Even a perfectly structured IDR program would not solve the problems many borrowers face without changes to enrollment and servicing. In this report, recommended changes include the following:

  • Creating one income-driven federal student loan repayment plan into which borrowers are automatically enrolled, with clear options for making larger payments to cover interest payments or to pay off the debt more quickly. Using automatic Internal Revenue Service income verification would ensure the system keeps income information up to date with minimal effort on the part of borrowers.
  • Raising the income threshold at which borrowers must make payments to 200 percent of the federal poverty level. This would help low-income borrowers more than lowering the assessment rate, which is the share of income a borrower must pay.

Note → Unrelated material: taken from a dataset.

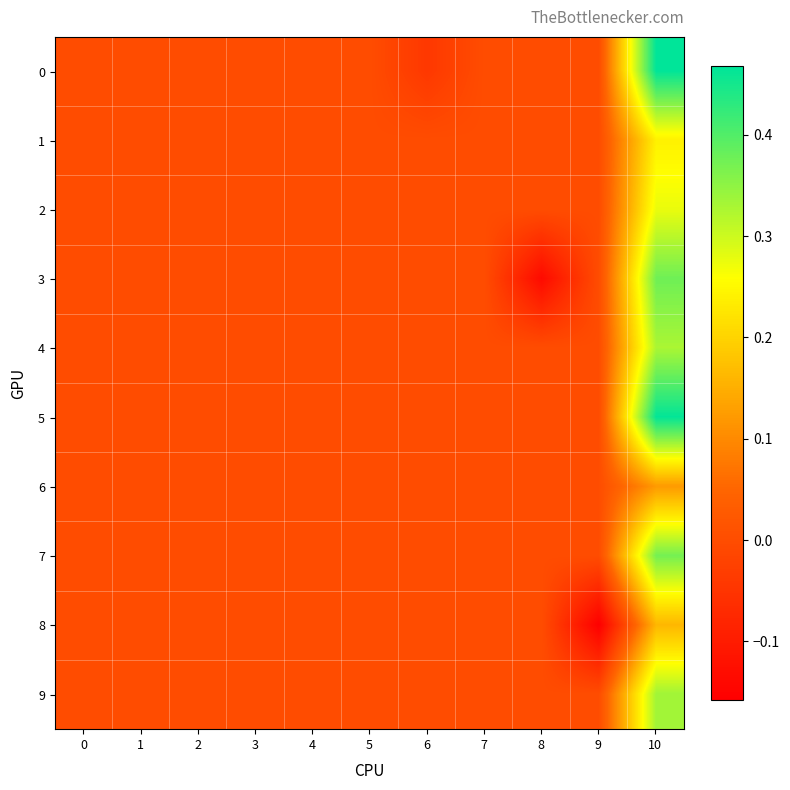

Which series changed the most between 2 and 8?

3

  • Forgiving remaining balances for borrowers whose incomes do not support retirement of their debts. The system should forgive the remaining balances of borrowers with small debts more quickly and should require those with larger debts to pay longer before having their balances forgiven.
  • Diminishing the extent to which borrowers see their balances grow because of interest charges. Possible approaches include government coverage of a set amount of interest that exceeds required payments each month or using a graduated interest rate that would charge 0 percent on the first $10,000 of debt and higher rates on additional debt.

Despite its high average rate of return, higher education does not pay off well for everyone, which makes insurance against poor outcomes a critical component of a system offering meaningful educational opportunities. Limiting the amount of debt—particularly graduate school debt—borrowers can enroll in IDR would facilitate many of the reforms that will strengthen the federal loan repayment system, helping policymakers target subsidies to borrowers who need them most.